Nach unseren Untersuchungen zeigt die quantitative Analyse des intrakompartmentalen Druckes beim normalen Laufen und Gehen ohne Vorgabe keine signifikanten Unterschiede. Tendenziell liegt der Druck beim Laufen jedoch leicht höher. Deutliche Unterschiede stellten sich jedoch bei der quantitativen Analyse der unterschiedlichen Laufstile heraus.

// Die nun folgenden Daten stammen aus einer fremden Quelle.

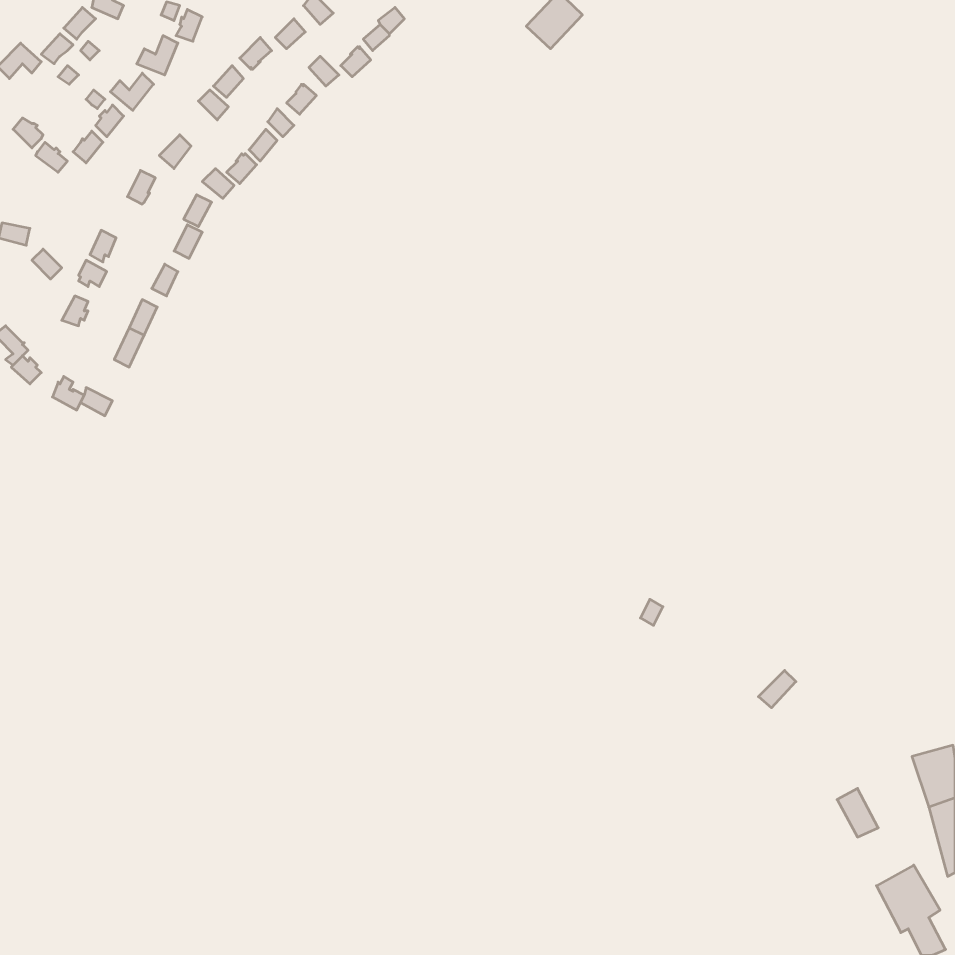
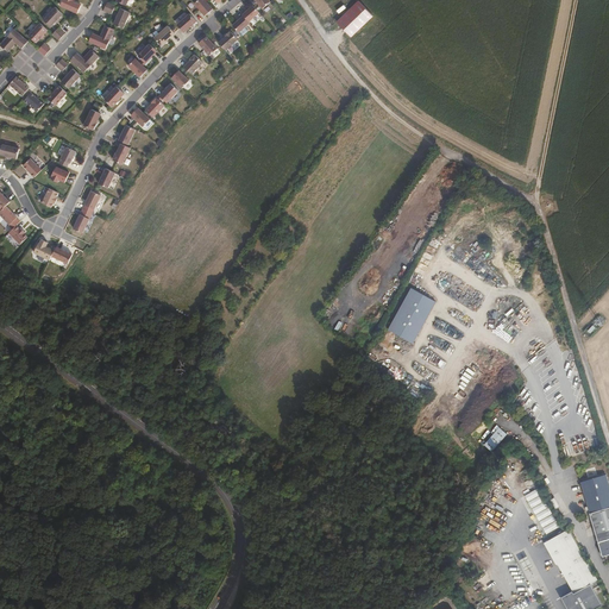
building: none -> [387,287,433,341]
building: none -> [542,527,580,564]

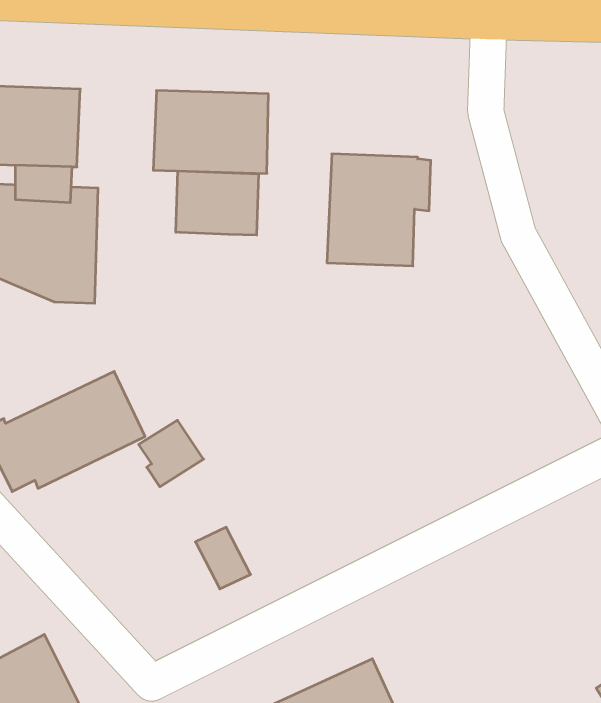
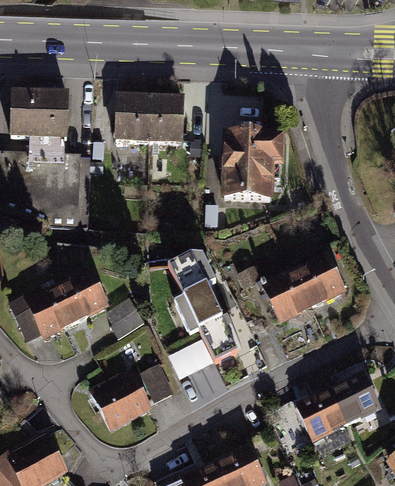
building: [176,171,258,235] -> none
building: none -> [261,250,346,321]
building: none -> [165,254,238,380]
building: none -> [292,369,381,443]
building: none -> [87,371,151,430]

Hierbei zeigte sich, dass der Fersenlauf zu einem signifikant höheren Kompartmentdruck führt als der Ballenlauf und der Lauf ohne Vorgabe des Laufstils [14–18]. Im Weiteren bestätigte sich auch die klinische Erfahrung, dass das funktionelle Kompartment-Syndrom vorzugsweise bei Wettkampfgehern oder Militärmärschen auftritt [1, 9, 10]. Wir konnten zeigen, dass die Belastung durch forciertes Gehen zu einem deutlichen Druckanstieg in der Tibialis-anterior-Loge führt. Es zeigte sich eine hoch signifikante lineare Abhängigkeit zwischen Gehgeschwindigkeit und Druck. Der Druckanstieg war so stark, dass bei maximaler Gehgeschwindigkeit sogar ansonsten asymptomatische Probanden Missempfindungen im Bereich des ventralen Unterschenkels angaben. Beim Übergang vom forcierten Gehen zum Laufen kam es in allen Fällen zu einem deutlichen Druckabfall. Subjektiv gaben alle Probanden das Laufen als relativ angenehm im Vergleich zum forcierten Gehen an [18].